◆ **READING TEXT**
*** Block opens ***
The Hoexter U.S. Pat. No. 3,378,902 discloses a printing cylinder having a pair of hydraulically-actuated collets mounted at opposing ends thereof, the mandrel for supporting the cylinder being slidably receivable within the collets and securely locked thereto when hydraulic pressure is applied. Each collet includes a cylindrical sleeve having a thick-walled hub section and a relatively long thin-walled pressure section. A broad circumferential channel is cut in the pressure section to form a bendable pressure wall, the pressure section being surrounded by a collar of high tensile strength whose edges are welded to the pressure section to define an annular fluid chamber bounded by the collar and the pressure wall.
A pressure cartridge is fitted into a cavity in the hub section, the cartridge communicating with the fluid chamber in the pressure section and including a piston which is advanced inwardly by an adjusting screw. When the annular chamber is filled with hydraulic fluid and the piston is advanced inwardly, the resultant hydraulic pressure causes flexure of the pressure wall, thereby subjecting the mandrel to radially-directed stresses which are uniformly distributed and serve to lock the mandrel to the collet and at the same time to maintain proper concentricity.
*** Block closes ***
◆ **RECORDS**
*** Block opens ***
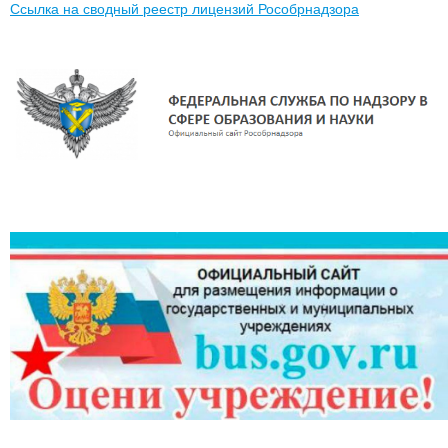
Ссылка на сводный реестр лицензий Рособрнадзора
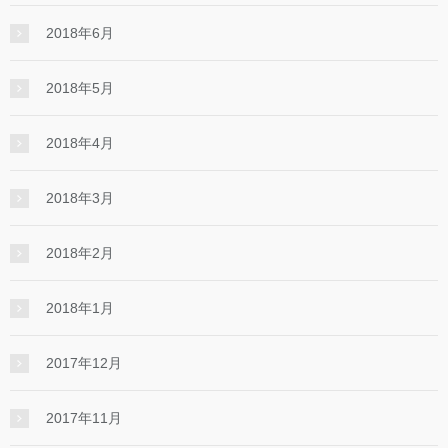
2018年6月
2018年5月
2018年4月
2018年3月
2018年2月
2018年1月
2017年12月
2017年11月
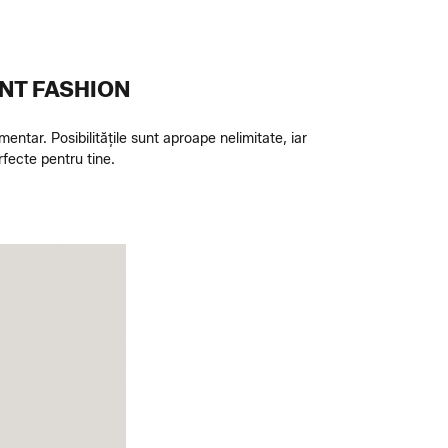
ENT FASHION
mentar. Posibilitățile sunt aproape nelimitate, iar
fecte pentru tine.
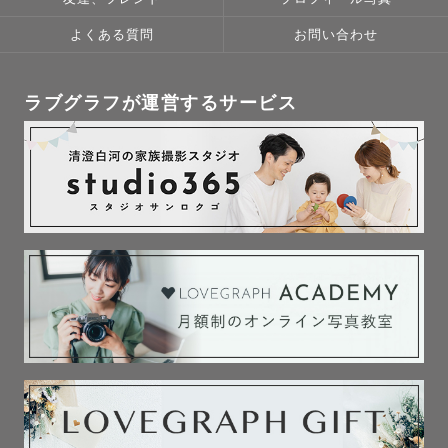
よくある質問
お問い合わせ
ラブグラフが運営するサービス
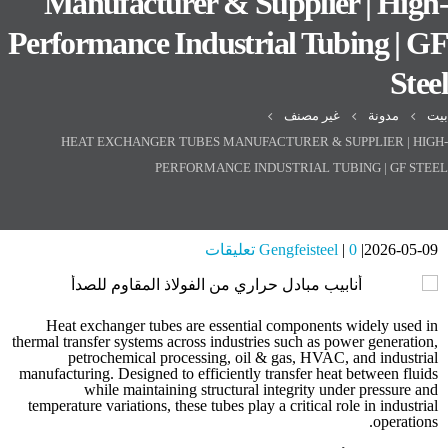
Manufacturer & Supplier | High-
Performance Industrial Tubing | GF
Steel
بيت
مدونة
غير مصنف
HEAT EXCHANGER TUBES MANUFACTURER & SUPPLIER | HIGH-
PERFORMANCE INDUSTRIAL TUBING | GF STEEL
2026-05-09
0 تعليقات
Gengfeisteel
Heat exchanger tubes are essential components widely used in
thermal transfer systems across industries such as power generation,
petrochemical processing, oil & gas, HVAC, and industrial
manufacturing. Designed to efficiently transfer heat between fluids
while maintaining structural integrity under pressure and
temperature variations, these tubes play a critical role in industrial
operations.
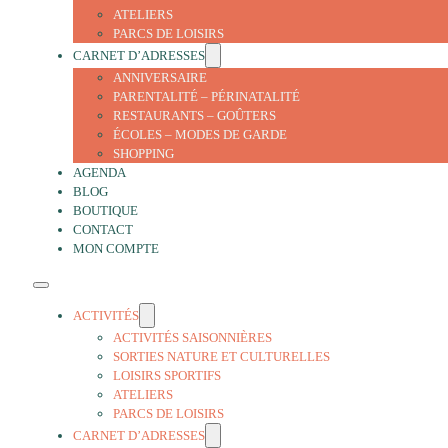
ATELIERS
PARCS DE LOISIRS
CARNET D’ADRESSES
ANNIVERSAIRE
PARENTALITÉ – PÉRINATALITÉ
RESTAURANTS – GOÛTERS
ÉCOLES – MODES DE GARDE
SHOPPING
AGENDA
BLOG
BOUTIQUE
CONTACT
MON COMPTE
ACTIVITÉS
ACTIVITÉS SAISONNIÈRES
SORTIES NATURE ET CULTURELLES
LOISIRS SPORTIFS
ATELIERS
PARCS DE LOISIRS
CARNET D’ADRESSES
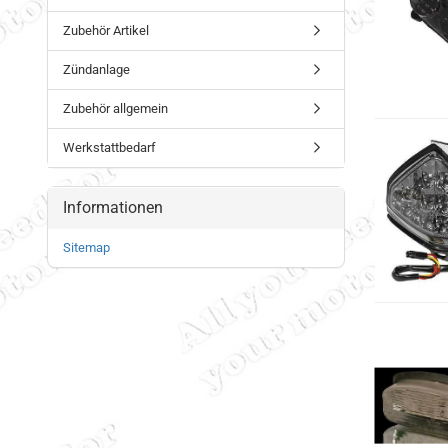
Zubehör Artikel
Zündanlage
Zubehör allgemein
Werkstattbedarf
Informationen
Sitemap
*** Block closes ***
◆ **TASK ITEM**
Will you reproduce the whole passage on the Hoexter printing cylinder word for word?

◆ **SOLUTION TO THE PROBLEM**
The Hoexter U.S. Pat. No. 3,378,902 discloses a printing cylinder having a pair of hydraulically-actuated collets mounted at opposing ends thereof, the mandrel for supporting the cylinder being slidably receivable within the collets and securely locked thereto when hydraulic pressure is applied. Each collet includes a cylindrical sleeve having a thick-walled hub section and a relatively long thin-walled pressure section. A broad circumferential channel is cut in the pressure section to form a bendable pressure wall, the pressure section being surrounded by a collar of high tensile strength whose edges are welded to the pressure section to define an annular fluid chamber bounded by the collar and the pressure wall.
A pressure cartridge is fitted into a cavity in the hub section, the cartridge communicating with the fluid chamber in the pressure section and including a piston which is advanced inwardly by an adjusting screw. When the annular chamber is filled with hydraulic fluid and the piston is advanced inwardly, the resultant hydraulic pressure causes flexure of the pressure wall, thereby subjecting the mandrel to radially-directed stresses which are uniformly distributed and serve to lock the mandrel to the collet and at the same time to maintain proper concentricity.